For the most part, these elements extend to the rest of Last Night in Town. I certainly have to commend the musicians for displaying a high level of skill throughout the record while maintaining such energy at the same time. There’s some pretty intricate stuff going on here, whether it’s the dissonant guitar stabs that pervade the majority of “Jimmy Tango’s Method” or the ADD-riddled grooves and chugs of “Punch-Drunk Punk Rock Romance”. Jordan Buckley and Andrew Williams have excellent chemistry with their guitar parts, sounding interlocked and deliberate even in the most unhinged moments of the album. Keith Buckley, meanwhile, shreds his vocal chords relentlessly throughout the whole thing; there’s not a ton of variety in his vocal work here, but he still compliments the intensity of the music nicely. However, my favorite moment on the album vocally is the middle section of “Here’s Lookin’ at You”. Buckley drops the screams and goes for downtrodden clean vocals, giving the song a much more somber and even foreboding atmosphere.

^^^^

# [What this exercise asks]
- a) According to the album review, which two guitarists have excellent chemistry in their parts?
- b) Sum up the album review in two sentences.
These lines come from a source unrelated to the album review.

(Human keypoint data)
^^^^

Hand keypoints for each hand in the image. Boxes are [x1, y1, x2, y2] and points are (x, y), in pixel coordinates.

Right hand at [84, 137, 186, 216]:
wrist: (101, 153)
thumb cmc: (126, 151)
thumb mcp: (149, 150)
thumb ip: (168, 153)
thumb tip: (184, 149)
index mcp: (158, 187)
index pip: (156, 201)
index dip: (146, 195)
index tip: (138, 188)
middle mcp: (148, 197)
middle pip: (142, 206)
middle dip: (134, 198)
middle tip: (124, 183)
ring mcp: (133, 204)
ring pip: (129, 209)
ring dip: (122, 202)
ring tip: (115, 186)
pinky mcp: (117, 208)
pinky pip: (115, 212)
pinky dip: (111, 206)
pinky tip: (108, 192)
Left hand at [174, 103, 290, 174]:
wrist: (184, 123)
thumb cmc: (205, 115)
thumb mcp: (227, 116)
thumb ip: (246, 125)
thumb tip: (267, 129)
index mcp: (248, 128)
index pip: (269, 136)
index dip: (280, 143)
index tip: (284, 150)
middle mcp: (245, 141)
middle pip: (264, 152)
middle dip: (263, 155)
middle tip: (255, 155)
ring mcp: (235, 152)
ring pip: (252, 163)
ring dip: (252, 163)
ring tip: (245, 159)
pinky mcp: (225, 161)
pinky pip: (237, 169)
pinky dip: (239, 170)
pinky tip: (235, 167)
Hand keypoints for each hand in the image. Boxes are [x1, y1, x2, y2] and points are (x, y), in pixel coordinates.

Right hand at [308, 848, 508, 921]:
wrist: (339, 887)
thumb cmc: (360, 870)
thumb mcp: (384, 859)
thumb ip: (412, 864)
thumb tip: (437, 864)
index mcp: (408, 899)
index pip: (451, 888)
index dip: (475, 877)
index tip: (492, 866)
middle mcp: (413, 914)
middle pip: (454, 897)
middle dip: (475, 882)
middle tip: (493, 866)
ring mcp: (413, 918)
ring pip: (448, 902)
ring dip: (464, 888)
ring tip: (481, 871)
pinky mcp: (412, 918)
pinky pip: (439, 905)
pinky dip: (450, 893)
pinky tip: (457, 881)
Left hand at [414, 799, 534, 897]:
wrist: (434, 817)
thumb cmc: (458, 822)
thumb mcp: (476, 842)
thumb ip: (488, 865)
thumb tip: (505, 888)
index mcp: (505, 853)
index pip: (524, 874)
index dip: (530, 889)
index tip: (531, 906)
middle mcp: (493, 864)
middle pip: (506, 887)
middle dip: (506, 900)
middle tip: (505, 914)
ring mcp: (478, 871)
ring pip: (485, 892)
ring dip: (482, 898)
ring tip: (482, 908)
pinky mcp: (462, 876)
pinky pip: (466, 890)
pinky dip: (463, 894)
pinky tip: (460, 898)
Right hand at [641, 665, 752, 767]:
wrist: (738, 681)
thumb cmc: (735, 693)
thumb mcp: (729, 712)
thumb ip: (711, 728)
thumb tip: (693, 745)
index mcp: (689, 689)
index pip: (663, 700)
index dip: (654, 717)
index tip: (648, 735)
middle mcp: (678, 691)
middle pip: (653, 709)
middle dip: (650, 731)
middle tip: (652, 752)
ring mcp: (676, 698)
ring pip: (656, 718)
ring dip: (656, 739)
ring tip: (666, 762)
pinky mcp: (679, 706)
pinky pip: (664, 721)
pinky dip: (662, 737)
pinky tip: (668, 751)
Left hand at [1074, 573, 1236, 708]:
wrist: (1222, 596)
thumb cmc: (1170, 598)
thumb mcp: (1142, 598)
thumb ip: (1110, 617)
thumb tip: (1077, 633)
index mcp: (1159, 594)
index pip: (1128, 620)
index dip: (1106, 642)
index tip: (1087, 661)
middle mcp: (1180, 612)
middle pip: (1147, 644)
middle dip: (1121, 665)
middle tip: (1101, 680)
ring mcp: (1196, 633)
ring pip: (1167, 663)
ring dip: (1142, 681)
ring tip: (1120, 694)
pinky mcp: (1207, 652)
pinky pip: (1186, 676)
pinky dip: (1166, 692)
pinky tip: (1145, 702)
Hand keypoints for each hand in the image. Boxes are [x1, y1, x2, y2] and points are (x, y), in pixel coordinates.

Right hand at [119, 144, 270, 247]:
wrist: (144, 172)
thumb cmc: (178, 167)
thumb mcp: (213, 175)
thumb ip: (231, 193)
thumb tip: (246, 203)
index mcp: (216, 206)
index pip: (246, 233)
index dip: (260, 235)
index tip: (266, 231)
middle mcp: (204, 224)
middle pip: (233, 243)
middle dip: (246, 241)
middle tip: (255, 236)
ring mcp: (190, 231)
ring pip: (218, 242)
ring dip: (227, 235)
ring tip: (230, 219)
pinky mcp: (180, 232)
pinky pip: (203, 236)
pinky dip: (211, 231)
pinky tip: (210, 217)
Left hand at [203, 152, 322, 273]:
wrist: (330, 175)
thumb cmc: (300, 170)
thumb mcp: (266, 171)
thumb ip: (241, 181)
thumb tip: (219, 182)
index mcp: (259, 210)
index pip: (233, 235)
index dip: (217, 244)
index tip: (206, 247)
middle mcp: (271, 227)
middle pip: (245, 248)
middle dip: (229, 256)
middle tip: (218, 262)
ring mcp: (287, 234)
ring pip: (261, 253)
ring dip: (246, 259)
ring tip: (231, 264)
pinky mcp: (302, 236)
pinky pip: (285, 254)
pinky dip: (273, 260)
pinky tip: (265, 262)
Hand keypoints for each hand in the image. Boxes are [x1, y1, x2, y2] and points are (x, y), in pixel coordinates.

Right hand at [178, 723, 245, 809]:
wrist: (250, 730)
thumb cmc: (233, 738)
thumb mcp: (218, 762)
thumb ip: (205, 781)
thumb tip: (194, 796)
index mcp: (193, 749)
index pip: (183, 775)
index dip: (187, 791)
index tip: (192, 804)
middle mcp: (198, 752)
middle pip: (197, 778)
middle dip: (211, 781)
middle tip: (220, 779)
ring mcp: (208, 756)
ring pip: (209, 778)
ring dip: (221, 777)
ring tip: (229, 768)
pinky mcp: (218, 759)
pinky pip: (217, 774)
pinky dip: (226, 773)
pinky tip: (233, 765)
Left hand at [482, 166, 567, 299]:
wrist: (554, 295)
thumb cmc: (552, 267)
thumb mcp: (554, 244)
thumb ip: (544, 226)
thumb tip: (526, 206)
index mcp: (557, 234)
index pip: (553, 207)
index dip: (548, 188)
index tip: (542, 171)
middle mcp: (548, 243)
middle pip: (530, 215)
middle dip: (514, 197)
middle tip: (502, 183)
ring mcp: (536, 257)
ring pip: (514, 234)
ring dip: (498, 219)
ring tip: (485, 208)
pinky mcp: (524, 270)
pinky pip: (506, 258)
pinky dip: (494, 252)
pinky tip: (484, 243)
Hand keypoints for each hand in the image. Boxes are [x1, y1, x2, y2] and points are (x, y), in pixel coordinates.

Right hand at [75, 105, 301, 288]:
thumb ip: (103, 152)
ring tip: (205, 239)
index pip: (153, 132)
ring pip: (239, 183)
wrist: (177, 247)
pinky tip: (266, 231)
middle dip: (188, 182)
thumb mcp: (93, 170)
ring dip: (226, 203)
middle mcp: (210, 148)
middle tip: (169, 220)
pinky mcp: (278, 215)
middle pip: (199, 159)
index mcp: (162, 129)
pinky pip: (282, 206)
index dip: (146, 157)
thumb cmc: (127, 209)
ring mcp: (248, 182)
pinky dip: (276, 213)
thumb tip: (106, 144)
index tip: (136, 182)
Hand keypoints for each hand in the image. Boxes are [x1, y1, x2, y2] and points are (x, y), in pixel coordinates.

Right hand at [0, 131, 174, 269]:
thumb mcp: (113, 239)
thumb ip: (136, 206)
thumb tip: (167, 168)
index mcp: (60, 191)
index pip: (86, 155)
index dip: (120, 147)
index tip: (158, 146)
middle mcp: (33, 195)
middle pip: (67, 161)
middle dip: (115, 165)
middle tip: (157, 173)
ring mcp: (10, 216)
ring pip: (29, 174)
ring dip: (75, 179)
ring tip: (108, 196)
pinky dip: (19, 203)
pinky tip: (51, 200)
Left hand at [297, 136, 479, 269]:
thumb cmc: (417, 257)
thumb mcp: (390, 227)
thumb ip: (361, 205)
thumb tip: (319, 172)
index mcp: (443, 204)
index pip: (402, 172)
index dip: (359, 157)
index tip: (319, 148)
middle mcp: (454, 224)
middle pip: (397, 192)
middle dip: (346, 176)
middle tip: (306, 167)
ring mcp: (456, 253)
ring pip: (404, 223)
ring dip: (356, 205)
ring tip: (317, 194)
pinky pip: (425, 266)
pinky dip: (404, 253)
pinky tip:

^^^^

# [Answer section]
- a) Jordan Buckley and Andrew Williams.

- b) The musicians on Last Night in Town play with a high level of skill and energy, and Jordan Buckley and Andrew Williams's guitar parts sound interlocked and deliberate even in the wildest moments. Keith Buckley screams with little variety but still fits the music's intensity, and the reviewer's favorite vocal moment is the middle of "Here's Lookin' at You," where he switches to somber clean singing.